WRITTEN EXERCISE 1: Reproduce the passage about the Boyle and Coleman kidnapping word for word.

PAGE:
----------

Boyle, 34, and Coleman, 31, were kidnapped by the Haqqani network in October 2012. Coleman was five-months pregnant at the time and the couple was backpacking through Central Asia.
Their families did not know they had crossed into Afghanistan.
Coleman gave birth to her first son in custody, followed by a second boy a few years later.
In a letter to his parents from captivity, Boyle described delivering the child in secret, by flashlight.
"Ta-da!" he wrote. "The astonished captors were good and brought all our postpartum needs, so he is now fat and healthy, praise God."
A "proof-of-life" video showed the children alive for the first time last December.
U.S. intelligence agencies had been tracking the family as they crossed into Pakistan. The Pakistani military mounted a rescue operation based on "actionable intelligence" from the U.S.
Pakistan tolerates the Haqqani Network because, like their allies the Taliban, they are fighting the U.S. and pro-Western Afghan government. But the Haqqanis are more than terrorists. They are a criminal organization that kidnaps people for ransom, is engaged in extortion, and murders for hire. They are a loosely organized family group that regularly kidnaps Westerners.
Their most famous captive was Bowe Bergdahl, the deserter who was exchanged for five Taliban commanders. Bergdahl will reportedly plead guilty at a hearing later this month to desertion and misbehavior before the enemy. The Obama administration refused to say whether it also paid a ransom for Bergdahl, although the Haqqanis routinely demand one.
There is another American being held by the Haqqani Network whose name has not been released. His fate after the rescue is uncertain.

----------

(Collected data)
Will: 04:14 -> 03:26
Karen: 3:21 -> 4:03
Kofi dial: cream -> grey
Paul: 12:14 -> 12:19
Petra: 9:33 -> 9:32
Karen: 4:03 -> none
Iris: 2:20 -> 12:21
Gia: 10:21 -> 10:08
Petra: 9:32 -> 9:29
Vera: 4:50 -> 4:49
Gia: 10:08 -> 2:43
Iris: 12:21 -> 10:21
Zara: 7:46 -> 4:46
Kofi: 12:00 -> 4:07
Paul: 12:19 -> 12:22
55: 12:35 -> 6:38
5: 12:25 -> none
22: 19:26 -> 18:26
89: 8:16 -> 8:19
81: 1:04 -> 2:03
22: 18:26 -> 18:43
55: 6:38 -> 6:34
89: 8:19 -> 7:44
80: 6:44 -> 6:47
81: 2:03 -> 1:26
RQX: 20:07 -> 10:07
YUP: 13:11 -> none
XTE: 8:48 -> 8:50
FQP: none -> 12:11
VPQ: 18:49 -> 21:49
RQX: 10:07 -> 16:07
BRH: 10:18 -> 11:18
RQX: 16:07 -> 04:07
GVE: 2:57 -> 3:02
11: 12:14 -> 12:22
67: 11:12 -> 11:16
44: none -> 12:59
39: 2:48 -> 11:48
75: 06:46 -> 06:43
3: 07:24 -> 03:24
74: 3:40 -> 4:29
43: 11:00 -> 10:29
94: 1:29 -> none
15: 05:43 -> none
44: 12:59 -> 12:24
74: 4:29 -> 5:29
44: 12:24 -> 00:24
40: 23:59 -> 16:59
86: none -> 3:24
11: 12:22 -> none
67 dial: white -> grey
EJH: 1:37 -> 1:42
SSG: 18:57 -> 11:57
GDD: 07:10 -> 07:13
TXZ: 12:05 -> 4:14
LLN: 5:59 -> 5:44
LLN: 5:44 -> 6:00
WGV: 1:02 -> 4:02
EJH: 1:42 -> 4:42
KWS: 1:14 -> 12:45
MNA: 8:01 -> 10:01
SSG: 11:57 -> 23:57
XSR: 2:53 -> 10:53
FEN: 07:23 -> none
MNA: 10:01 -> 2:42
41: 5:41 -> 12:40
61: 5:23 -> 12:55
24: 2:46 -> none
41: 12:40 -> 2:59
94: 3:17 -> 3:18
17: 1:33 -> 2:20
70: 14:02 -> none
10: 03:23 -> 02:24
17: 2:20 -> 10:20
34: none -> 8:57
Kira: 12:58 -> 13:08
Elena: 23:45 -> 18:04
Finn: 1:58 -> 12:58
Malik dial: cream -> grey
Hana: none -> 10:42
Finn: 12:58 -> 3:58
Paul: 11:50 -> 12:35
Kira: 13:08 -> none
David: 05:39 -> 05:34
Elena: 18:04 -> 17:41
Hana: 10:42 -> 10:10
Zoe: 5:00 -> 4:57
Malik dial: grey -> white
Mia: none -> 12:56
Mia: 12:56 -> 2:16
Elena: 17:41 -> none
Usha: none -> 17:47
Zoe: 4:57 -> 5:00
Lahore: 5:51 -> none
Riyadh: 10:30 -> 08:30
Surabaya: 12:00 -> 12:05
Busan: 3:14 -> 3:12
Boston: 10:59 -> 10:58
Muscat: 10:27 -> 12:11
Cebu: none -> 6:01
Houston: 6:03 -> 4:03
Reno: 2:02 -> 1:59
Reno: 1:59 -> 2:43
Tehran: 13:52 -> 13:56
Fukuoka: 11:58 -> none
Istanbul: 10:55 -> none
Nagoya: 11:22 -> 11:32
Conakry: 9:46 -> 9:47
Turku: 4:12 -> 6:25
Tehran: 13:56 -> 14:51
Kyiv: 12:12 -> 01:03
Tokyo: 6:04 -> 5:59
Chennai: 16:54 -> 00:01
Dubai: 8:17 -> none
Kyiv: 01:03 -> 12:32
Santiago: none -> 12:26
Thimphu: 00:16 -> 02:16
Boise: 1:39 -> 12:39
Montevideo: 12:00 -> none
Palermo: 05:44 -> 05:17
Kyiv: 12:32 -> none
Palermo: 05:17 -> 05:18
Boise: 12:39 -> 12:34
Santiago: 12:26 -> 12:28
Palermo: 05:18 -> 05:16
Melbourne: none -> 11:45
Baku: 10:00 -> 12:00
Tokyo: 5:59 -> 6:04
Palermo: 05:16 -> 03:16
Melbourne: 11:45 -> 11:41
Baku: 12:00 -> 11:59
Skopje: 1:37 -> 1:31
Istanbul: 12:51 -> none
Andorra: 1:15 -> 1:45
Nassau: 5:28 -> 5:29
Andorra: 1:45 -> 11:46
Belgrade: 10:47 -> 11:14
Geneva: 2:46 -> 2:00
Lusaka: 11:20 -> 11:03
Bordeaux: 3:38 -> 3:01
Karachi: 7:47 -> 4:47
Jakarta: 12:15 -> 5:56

----------

WRITTEN EXERCISE 2: Render the entries from the first one through the line containing "3: 07:24 -> 03:24", inclusive, as a Markdown table with the columns Row and Change. Give each line its row number and leave out any blank lines.

CORRECT OUTPUT 1:
Boyle, 34, and Coleman, 31, were kidnapped by the Haqqani network in October 2012. Coleman was five-months pregnant at the time and the couple was backpacking through Central Asia.
Their families did not know they had crossed into Afghanistan.
Coleman gave birth to her first son in custody, followed by a second boy a few years later.
In a letter to his parents from captivity, Boyle described delivering the child in secret, by flashlight.
"Ta-da!" he wrote. "The astonished captors were good and brought all our postpartum needs, so he is now fat and healthy, praise God."
A "proof-of-life" video showed the children alive for the first time last December.
U.S. intelligence agencies had been tracking the family as they crossed into Pakistan. The Pakistani military mounted a rescue operation based on "actionable intelligence" from the U.S.
Pakistan tolerates the Haqqani Network because, like their allies the Taliban, they are fighting the U.S. and pro-Western Afghan government. But the Haqqanis are more than terrorists. They are a criminal organization that kidnaps people for ransom, is engaged in extortion, and murders for hire. They are a loosely organized family group that regularly kidnaps Westerners.
Their most famous captive was Bowe Bergdahl, the deserter who was exchanged for five Taliban commanders. Bergdahl will reportedly plead guilty at a hearing later this month to desertion and misbehavior before the enemy. The Obama administration refused to say whether it also paid a ransom for Bergdahl, although the Haqqanis routinely demand one.
There is another American being held by the Haqqani Network whose name has not been released. His fate after the rescue is uncertain.

CORRECT OUTPUT 2:
| Row | Change |
|---|---|
| 1 | Will: 04:14 -> 03:26 |
| 2 | Karen: 3:21 -> 4:03 |
| 3 | Kofi dial: cream -> grey |
| 4 | Paul: 12:14 -> 12:19 |
| 5 | Petra: 9:33 -> 9:32 |
| 6 | Karen: 4:03 -> none |
| 7 | Iris: 2:20 -> 12:21 |
| 8 | Gia: 10:21 -> 10:08 |
| 9 | Petra: 9:32 -> 9:29 |
| 10 | Vera: 4:50 -> 4:49 |
| 11 | Gia: 10:08 -> 2:43 |
| 12 | Iris: 12:21 -> 10:21 |
| 13 | Zara: 7:46 -> 4:46 |
| 14 | Kofi: 12:00 -> 4:07 |
| 15 | Paul: 12:19 -> 12:22 |
| 16 | 55: 12:35 -> 6:38 |
| 17 | 5: 12:25 -> none |
| 18 | 22: 19:26 -> 18:26 |
| 19 | 89: 8:16 -> 8:19 |
| 20 | 81: 1:04 -> 2:03 |
| 21 | 22: 18:26 -> 18:43 |
| 22 | 55: 6:38 -> 6:34 |
| 23 | 89: 8:19 -> 7:44 |
| 24 | 80: 6:44 -> 6:47 |
| 25 | 81: 2:03 -> 1:26 |
| 26 | RQX: 20:07 -> 10:07 |
| 27 | YUP: 13:11 -> none |
| 28 | XTE: 8:48 -> 8:50 |
| 29 | FQP: none -> 12:11 |
| 30 | VPQ: 18:49 -> 21:49 |
| 31 | RQX: 10:07 -> 16:07 |
| 32 | BRH: 10:18 -> 11:18 |
| 33 | RQX: 16:07 -> 04:07 |
| 34 | GVE: 2:57 -> 3:02 |
| 35 | 11: 12:14 -> 12:22 |
| 36 | 67: 11:12 -> 11:16 |
| 37 | 44: none -> 12:59 |
| 38 | 39: 2:48 -> 11:48 |
| 39 | 75: 06:46 -> 06:43 |
| 40 | 3: 07:24 -> 03:24 |